The Long Stone is a granite monolith about 2.5 metres high and is unusual among standing stones in that it has been Christianised with a small cross with slightly expanded terminals cut on one face, as well as sitting on top of an artificial mound. Gravel-quarrying threatened its existence in the 1980s, and in October 1986 during bulldozing operations two inhumation burials were exposed at the site, including a human skull to the W of the stone, surrounded by flagstones and the scattered remains of other skeletons. Modern bulldozed spoil had been thrown up on either side of anew access route and also down the slope so that no archæological features in situ could be seen, although numerous pieces of bone and flagstones were visible in the spoil.

click for a closer photo

~ 3.4 km NNW is the hill-fort of Dún Aillinne (N 820 078) in the townland of Knockaulin, an important ritual site and royal seat of the kings of Leinster. An almost circular rampart of earth up to 5 metres high, with an internal ditch, encloses an area of over 8 hectares with a diameter of almost 450 metres. The internal ditch or fosse is 15 metres wide and up to 2 metres deep. It is larger than Navan Fort in county Armagh, whose function was similar.
On the top is a low cairn some 20 metres in diameter, also damaged by gravel quarrying, which may have been a Bronze Age monument re-used in "Celtic" times.
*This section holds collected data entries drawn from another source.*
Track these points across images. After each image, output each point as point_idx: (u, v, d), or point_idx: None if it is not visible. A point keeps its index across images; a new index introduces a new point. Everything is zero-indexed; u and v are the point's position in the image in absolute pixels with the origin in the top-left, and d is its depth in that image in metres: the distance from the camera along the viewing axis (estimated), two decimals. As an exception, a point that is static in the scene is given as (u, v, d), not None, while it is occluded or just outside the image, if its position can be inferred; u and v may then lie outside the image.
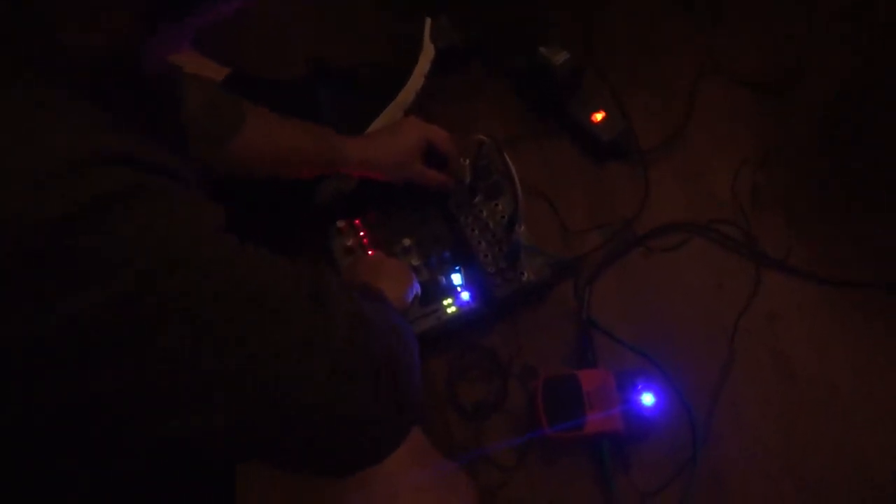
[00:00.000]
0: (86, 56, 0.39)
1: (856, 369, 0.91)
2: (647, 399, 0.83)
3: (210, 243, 0.40)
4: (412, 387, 0.53)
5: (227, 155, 0.79)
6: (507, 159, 0.80)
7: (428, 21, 1.02)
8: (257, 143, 0.81)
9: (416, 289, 0.82)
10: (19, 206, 0.32)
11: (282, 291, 0.44)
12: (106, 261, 0.34)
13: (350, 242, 0.93)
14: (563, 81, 1.04)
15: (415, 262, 0.92)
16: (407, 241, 0.93)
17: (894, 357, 0.91)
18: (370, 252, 0.93)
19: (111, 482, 0.52)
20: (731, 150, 1.07)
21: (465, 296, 0.91)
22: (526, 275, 0.90)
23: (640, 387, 0.84)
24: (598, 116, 1.05)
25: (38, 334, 0.34)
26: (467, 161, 0.95)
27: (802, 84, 1.13)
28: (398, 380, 0.50)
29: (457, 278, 0.92)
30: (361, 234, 0.95)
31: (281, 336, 0.42)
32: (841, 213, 1.02)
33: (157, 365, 0.37)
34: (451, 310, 0.90)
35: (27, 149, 0.33)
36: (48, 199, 0.33)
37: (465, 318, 0.90)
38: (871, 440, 0.86)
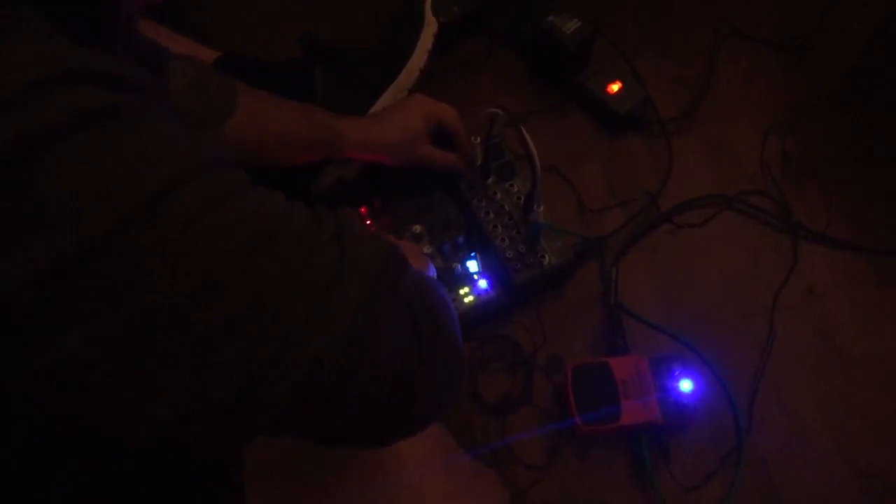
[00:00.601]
0: None
1: (907, 343, 0.84)
2: (686, 385, 0.77)
3: (209, 171, 0.34)
4: (456, 343, 0.45)
5: (220, 138, 0.73)
6: (524, 132, 0.74)
7: (429, -7, 0.96)
8: (251, 126, 0.75)
9: (433, 272, 0.76)
10: None
11: (301, 227, 0.37)
12: (70, 198, 0.28)
13: (356, 232, 0.87)
14: (574, 51, 0.97)
15: (427, 250, 0.86)
16: (417, 228, 0.87)
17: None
18: (379, 241, 0.87)
19: (106, 491, 0.45)
20: (757, 116, 1.00)
21: (483, 283, 0.85)
22: (547, 258, 0.84)
23: (677, 373, 0.77)
24: (614, 87, 0.98)
25: None
26: (478, 140, 0.89)
27: (827, 39, 1.06)
28: (440, 334, 0.43)
29: (473, 265, 0.86)
30: (367, 222, 0.89)
31: (301, 274, 0.35)
32: (880, 176, 0.95)
33: (140, 320, 0.30)
34: (468, 299, 0.84)
35: None
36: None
37: (483, 307, 0.84)
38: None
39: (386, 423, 0.42)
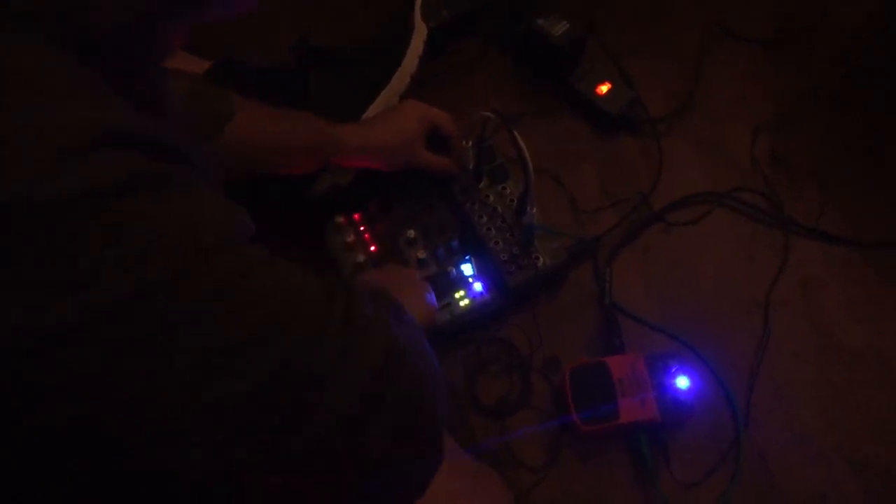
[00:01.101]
0: (108, 30, 0.34)
1: (902, 335, 0.85)
2: (683, 382, 0.78)
3: (234, 247, 0.35)
4: (439, 421, 0.47)
5: (216, 148, 0.73)
6: (516, 134, 0.74)
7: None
8: (248, 135, 0.75)
9: (434, 299, 0.77)
10: (12, 187, 0.27)
11: (313, 311, 0.38)
12: (104, 259, 0.29)
13: (350, 238, 0.87)
14: (563, 53, 0.98)
15: (421, 255, 0.86)
16: (411, 233, 0.87)
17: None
18: (372, 248, 0.87)
19: None
20: (747, 113, 1.01)
21: (478, 286, 0.85)
22: (541, 260, 0.84)
23: (673, 370, 0.78)
24: (604, 88, 0.99)
25: (20, 339, 0.28)
26: (470, 143, 0.89)
27: (816, 36, 1.07)
28: (427, 414, 0.44)
29: (467, 269, 0.86)
30: (362, 228, 0.89)
31: (308, 360, 0.36)
32: (869, 169, 0.96)
33: (154, 384, 0.31)
34: (463, 303, 0.84)
35: (26, 120, 0.28)
36: (44, 182, 0.27)
37: (479, 310, 0.84)
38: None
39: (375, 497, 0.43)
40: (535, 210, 0.83)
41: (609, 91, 0.99)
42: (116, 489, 0.35)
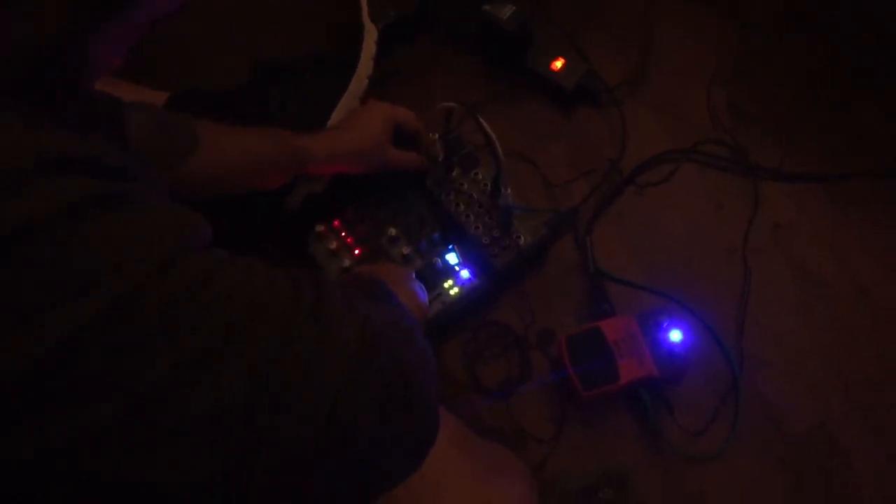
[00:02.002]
0: (19, 48, 0.34)
1: (874, 259, 0.88)
2: (675, 336, 0.80)
3: (195, 256, 0.35)
4: (427, 398, 0.47)
5: (185, 177, 0.74)
6: (481, 119, 0.76)
7: (363, 1, 0.97)
8: (216, 158, 0.76)
9: (424, 295, 0.78)
10: None
11: (281, 305, 0.39)
12: (67, 285, 0.29)
13: (333, 245, 0.88)
14: (514, 35, 1.00)
15: (405, 251, 0.87)
16: (392, 231, 0.88)
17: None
18: (357, 251, 0.88)
19: None
20: (700, 69, 1.03)
21: (465, 273, 0.86)
22: (523, 238, 0.86)
23: (665, 325, 0.80)
24: (558, 64, 1.01)
25: None
26: (437, 136, 0.91)
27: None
28: (412, 392, 0.45)
29: (452, 258, 0.87)
30: (343, 234, 0.90)
31: (283, 356, 0.37)
32: (821, 105, 0.99)
33: (130, 404, 0.32)
34: (453, 291, 0.86)
35: None
36: None
37: (469, 296, 0.86)
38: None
39: (363, 482, 0.44)
40: (509, 191, 0.85)
41: (564, 66, 1.01)
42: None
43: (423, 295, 0.79)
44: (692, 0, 1.09)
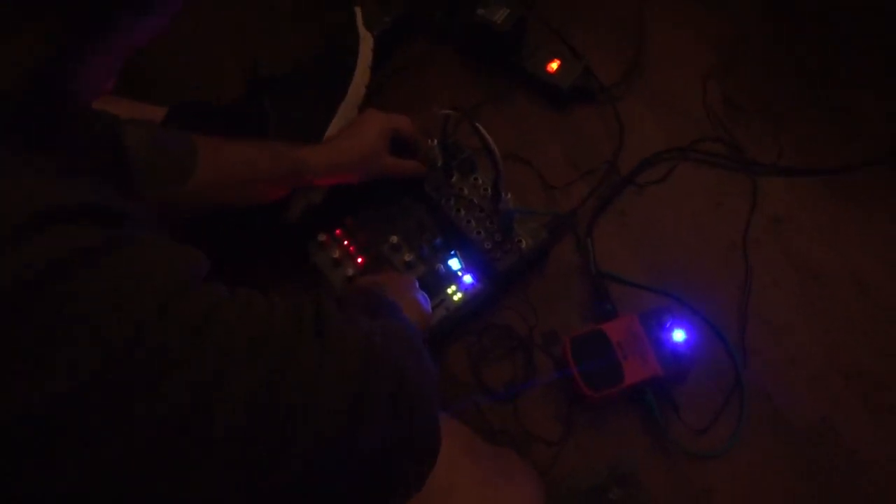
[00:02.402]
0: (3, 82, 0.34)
1: (873, 253, 0.88)
2: (679, 335, 0.80)
3: (193, 294, 0.36)
4: (430, 411, 0.48)
5: (185, 194, 0.74)
6: (478, 126, 0.76)
7: (357, 10, 0.97)
8: (215, 174, 0.76)
9: (426, 301, 0.78)
10: None
11: (284, 332, 0.40)
12: (69, 335, 0.30)
13: (336, 254, 0.89)
14: (508, 38, 1.00)
15: (407, 258, 0.87)
16: (394, 239, 0.89)
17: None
18: (359, 260, 0.89)
19: None
20: (694, 64, 1.04)
21: (468, 279, 0.87)
22: (524, 242, 0.86)
23: (668, 324, 0.81)
24: (554, 65, 1.01)
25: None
26: (435, 142, 0.91)
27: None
28: (415, 406, 0.46)
29: (455, 263, 0.88)
30: (346, 242, 0.90)
31: (287, 380, 0.38)
32: (813, 101, 0.99)
33: (138, 444, 0.33)
34: (456, 297, 0.86)
35: None
36: None
37: (472, 301, 0.86)
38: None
39: (378, 492, 0.45)
40: (509, 195, 0.85)
41: (559, 67, 1.01)
42: None
43: (426, 303, 0.79)
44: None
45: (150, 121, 0.84)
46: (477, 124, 0.76)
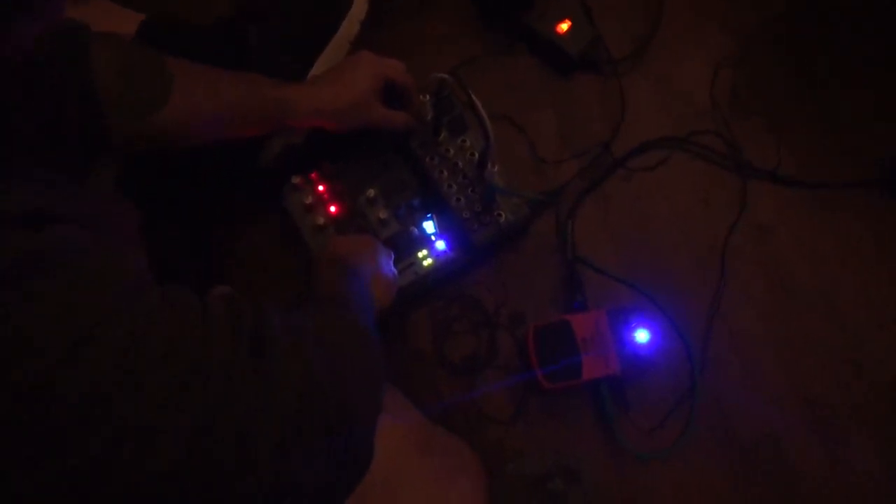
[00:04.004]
0: None
1: (850, 273, 0.88)
2: (642, 336, 0.80)
3: (123, 313, 0.34)
4: (366, 431, 0.47)
5: (155, 125, 0.68)
6: (474, 98, 0.71)
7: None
8: (190, 107, 0.70)
9: (391, 268, 0.76)
10: None
11: (219, 359, 0.37)
12: None
13: (309, 200, 0.85)
14: (520, -9, 0.94)
15: (382, 215, 0.84)
16: (371, 192, 0.85)
17: (888, 258, 0.88)
18: (332, 208, 0.85)
19: None
20: (707, 51, 0.98)
21: (441, 245, 0.84)
22: (504, 216, 0.84)
23: (633, 324, 0.80)
24: (564, 27, 0.95)
25: None
26: (427, 97, 0.86)
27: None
28: (352, 431, 0.45)
29: (430, 227, 0.85)
30: (320, 188, 0.86)
31: (223, 413, 0.36)
32: (819, 111, 0.95)
33: (62, 481, 0.31)
34: (427, 262, 0.84)
35: None
36: None
37: (443, 269, 0.84)
38: (871, 345, 0.85)
39: None
40: (496, 168, 0.81)
41: (569, 30, 0.95)
42: None
43: (391, 271, 0.77)
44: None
45: (122, 39, 0.78)
46: (473, 96, 0.71)
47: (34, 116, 0.57)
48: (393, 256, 0.78)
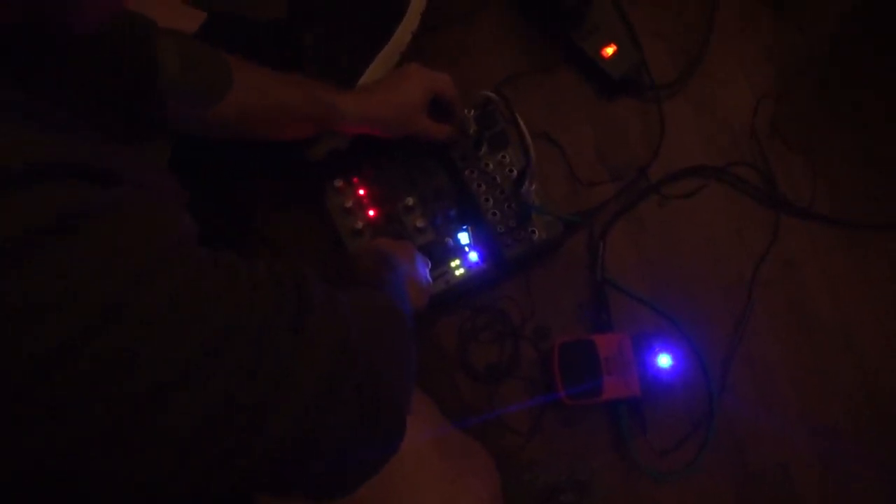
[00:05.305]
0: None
1: (874, 316, 0.89)
2: (664, 361, 0.82)
3: (174, 269, 0.35)
4: (398, 411, 0.49)
5: (210, 117, 0.72)
6: (519, 118, 0.74)
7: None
8: (245, 103, 0.74)
9: (425, 271, 0.78)
10: None
11: (262, 319, 0.39)
12: (32, 308, 0.29)
13: (349, 204, 0.88)
14: (572, 13, 0.95)
15: (419, 223, 0.87)
16: (410, 200, 0.87)
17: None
18: (371, 212, 0.88)
19: None
20: (751, 81, 0.99)
21: (474, 256, 0.87)
22: (537, 233, 0.86)
23: (656, 348, 0.82)
24: (609, 50, 0.96)
25: None
26: (471, 112, 0.88)
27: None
28: (382, 407, 0.46)
29: (464, 237, 0.87)
30: (361, 192, 0.89)
31: (258, 371, 0.37)
32: (860, 149, 0.96)
33: (95, 432, 0.32)
34: (459, 272, 0.86)
35: None
36: None
37: (474, 279, 0.87)
38: (888, 384, 0.86)
39: (335, 481, 0.46)
40: (534, 186, 0.83)
41: (615, 53, 0.96)
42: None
43: (426, 274, 0.79)
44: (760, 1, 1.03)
45: (186, 36, 0.81)
46: (517, 116, 0.73)
47: (102, 91, 0.60)
48: (429, 265, 0.81)
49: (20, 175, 0.29)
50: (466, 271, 0.86)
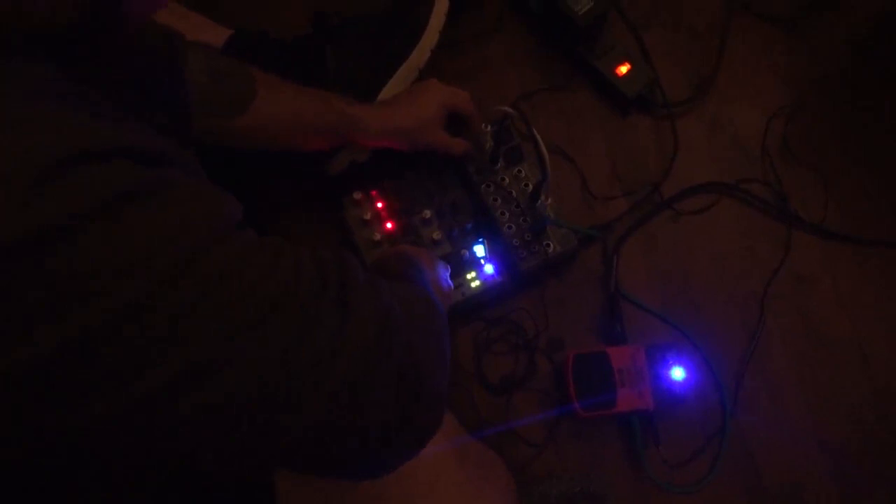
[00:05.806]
0: (51, 20, 0.33)
1: (886, 332, 0.90)
2: (678, 373, 0.83)
3: (223, 246, 0.36)
4: (436, 396, 0.49)
5: (236, 128, 0.74)
6: (536, 134, 0.75)
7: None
8: (269, 114, 0.76)
9: (446, 276, 0.80)
10: None
11: (307, 294, 0.40)
12: (93, 279, 0.30)
13: (368, 216, 0.89)
14: (586, 32, 0.97)
15: (436, 236, 0.88)
16: (427, 213, 0.89)
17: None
18: (389, 224, 0.90)
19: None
20: (763, 98, 1.01)
21: (489, 269, 0.88)
22: (552, 246, 0.87)
23: (669, 361, 0.83)
24: (623, 69, 0.99)
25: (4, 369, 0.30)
26: (488, 127, 0.90)
27: (833, 18, 1.05)
28: (421, 391, 0.46)
29: (480, 250, 0.89)
30: (379, 205, 0.91)
31: (303, 345, 0.38)
32: (873, 167, 0.97)
33: (139, 402, 0.33)
34: (474, 284, 0.88)
35: None
36: (13, 218, 0.28)
37: (489, 292, 0.88)
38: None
39: (373, 460, 0.47)
40: (549, 201, 0.85)
41: (628, 72, 0.98)
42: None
43: (447, 280, 0.81)
44: (770, 20, 1.05)
45: (213, 48, 0.84)
46: (535, 131, 0.75)
47: (136, 98, 0.63)
48: (449, 270, 0.82)
49: (82, 155, 0.31)
50: (482, 283, 0.88)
~ 9.1 km E is a standing-stone at Crehelp, county Wicklow.


Mullaghmast: Standing-stone
S S 773 957
Sheet
55

Moved from its original position on the opposite side of the road, this 'Long Stone', on the crest of a hill, is 1.8 metres high and has a groove running down one side, linking it to other grooved stones in Carlow and Wicklow.


Punchestown: Standing-stone
N 918 165
Sheet 50

4.5 km SSW of the monolith at Forenaghts Great, to the north of Punchestown racecourse, in a field to the E of a by-road, clearly visible through gaps in the hedge, is a fine tapering monolith which fell in 1931. It was found to be nearly 7 metres long and to weigh 9 tonnes. There was an empty stone kist beside the stone-lined socket, into which "The Long Stone" has now been replaced to stand almost 6 metres high.

~ 800 metres SW, opposite the entrance to the racecourse in Craddockstown West (N 911 163) is another menhir, 4.3 metres high.

~ 2.4 km NNE is the standing-stone at Baltracy (above).

~ 8 km SSE at Broadleas (N 928 075) are "The Piper's Stones", a stone circle of contiguous, low boulders some 30 metres in diameter, not dissimilar to the circle at Kilmakee in county Antrim.